- [Try it]:
Carry on the passage about Ghillany's Feast calendar and Noack's Story of Jesus, starting right after its last sentence.

- [Extract]:
+ + +
In accordance with the confession of faith of the new Church of which Ghillany dreamed, the calendar of the Feasts is to be transformed as follows:—

1. Feast of the Deity, the first and second of January.

2. Feast of the Dignity of Man and Brotherly Love, first and second of April.

3. Feast of the Divine Blessing in Nature, first and second of July.

4. Feast of Immortality, first and second of October.

Apart from these eight Feast days, and the Sundays, all the other days of the year are working days.

From the order of divine service we may note the following: “The sermon, which should begin with instruction and exhortation and close with consolation and encouragement, must not last longer than half an hour.”


The series of Lives of Jesus which combine criticism with fiction is closed by Noack's Story of Jesus. A freethinker like Ghillany, but lacking the financial independence which a kindly fate had conferred upon the latter, Noack led a life which may properly be described as a constant martyrdom, lightened only by his intense love of theological studies, which nevertheless were [pg 173] responsible for all his troubles. Born in 1819, of a clerical family in Hesse, he became in 1842 Pastor's assistant and teacher of religion at Worms in the Hessian Palatinate. The Darmstadt reactionaries drove him out of this position in 1844 without his having given any ground of offence. In 1849 he became “Repetent” in Philosophy at the University of Giessen at a salary of four hundred gulden. In 1855 he was promoted to be Professor Extraordinary without having his salary raised. In 1870, at the age of 51, he was appointed assistant at the University Library and received at the same time the title of Ordinary Professor. He died in 1885. He was an extremely prolific writer, always ingenious, and possessed of wide knowledge, but he never did anything of real permanent value either in philosophy or theology. He was not without critical acumen, but there was too much of the poet in him; a critical discovery was an incitement to an imaginative reconstruction of the history. In 1870-1871 he published, after many preliminary studies, his chief work, “From the Jordan Uplands to Golgotha; four books on the Gospel and the Gospels.”[102] It passed unnoticed. Attributing its failure to the excitement aroused by the war, which ousted all other interests, he issued a revised edition in 1876 under the title “The History of Jesus, on the Basis of Free Historical Inquiry concerning the Gospel and the Gospels,”[103] but with hardly greater success.
+ + +
- [Recorded data]:
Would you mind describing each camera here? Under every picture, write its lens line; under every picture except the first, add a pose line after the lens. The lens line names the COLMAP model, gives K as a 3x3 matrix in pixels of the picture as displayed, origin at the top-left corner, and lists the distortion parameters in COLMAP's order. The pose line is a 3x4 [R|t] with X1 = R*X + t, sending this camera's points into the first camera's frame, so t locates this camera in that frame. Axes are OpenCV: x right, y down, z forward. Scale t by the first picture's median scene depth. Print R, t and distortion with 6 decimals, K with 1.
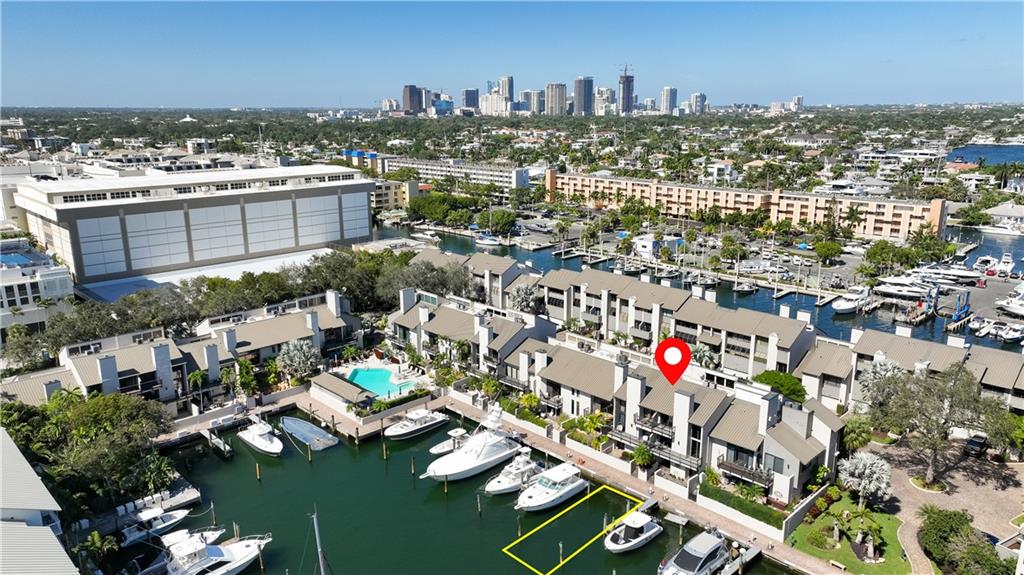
+ + +
- [Task answer]:
And yet the fundamental critical ideas which can be detected beneath this narrative, in spite of its having the form of fiction, give this work a significance such as the contemporary Lives of Jesus which won the applause of theologians did not possess. It is the only Life of Jesus hitherto produced which is written consistently from the Johannine point of view from beginning to end. Strauss had not, after all, in Noack's opinion, conclusively shown the absolute incompatibility of the Synoptics with the Fourth Gospel; neither he nor any other critic had felt the full difficulty of the question why the Fourth Evangelist should be at pains to invent the numerous journeys to the Feasts, seeing that the development of the Logos Christology did not necessarily involve any alteration of the scene of the ministry; on the contrary, it would, one might think, have been the first care of the Evangelist to inweave his novel theory with the familiar tradition in order to avoid discrediting his narrative in advance by his innovations. Noack's conclusion is that the inconsistency is not due to a single author; it is the result of a long process of redaction in which various divergent tendencies have been at work. But as the Fourth Gospel is not the logical terminus of the process of [pg 174] alteration, the only alternative is to place it at the beginning. What we have to seek in it is the original Gospel from which the process of transforming the tradition started.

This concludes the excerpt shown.